AA: What recommendations can you offer in terms of application methods and timing with regard to the related effectiveness controlling some of the major tree diseases and insect pests?
Gorden: The nature of how and when we control destructive pests of trees is changing, and will continue to change rapidly. Tried-and-true methods just a few years old are abandoned as newer chemistries enter the market with longer residuals and lower doses.
This is not just a matter of efficacy, as products with longer residuals and pests that have never attacked our trees previously require that we employ new strategies. For instance, the Asian Longhorn Beetle has required a two-pronged approach — the destruction of existing, infested trees, and a three-year treatment of host trees in the USDA APHIS designated controlled areas.
This means that we are using control products in tens of thousands of trees, but must remain sensitive to the ecological impact of both tree loss, and insect control use.

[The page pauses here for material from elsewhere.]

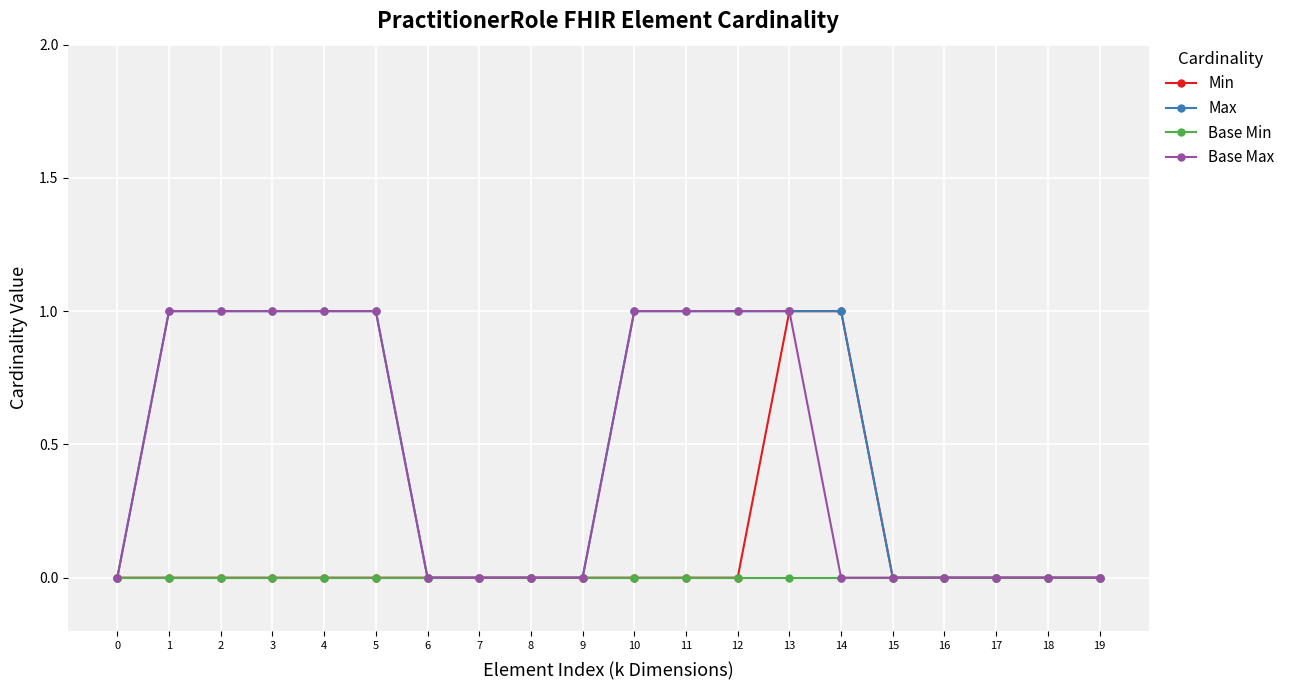

The Base Max series shows 1 at 2. True or false?

True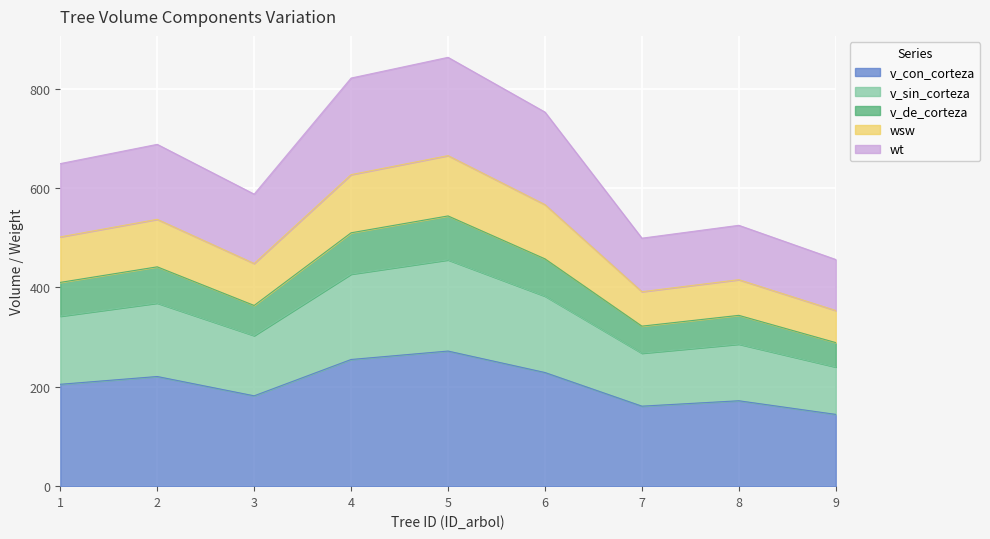

What is the minimum value for v_con_corteza?

144.5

Another factor which has changed the way we implement control methods, is application timing. In the past, treatment timing was often a weak link in many arboricultural programs. Rate of leaf-out in the spring, rain, wind, cold, or rapid warm-up often affected our ability to provide effective control methods. With the newer injection technologies and longer residual products, some treatments can now be made well in advance of the actual risk of damage, thus preventing it, and allowing the arborist to manage both time and priorities to deliver effective protection of plants, satisfy clients, and increase activities fostering the growth of their businesses, like responding to requests for estimates as they come in.
AA: What other factors, if any, should professional arborists be aware of as they prepare to manage tree pests this year?
Gorden: I am a firm advocate for researching the research, asking questions, and demanding proof when new products, treatment methods, or strategies are developed or suggested. Marketing is important to all of us, but does not replace careful analysis of the research, and examination of their conclusions. Is it proven by university research, or only on a company website? Will it improve my results, or am I just substituting one product for another? Ultimately, our clients enlist our aid because they lack the skill or education to protect their trees. Our professional reputations are at stake as an industry every time we walk on a property, or make a diagnosis. Ultimately whether in the public or private sector, we must truly be a tree doctor.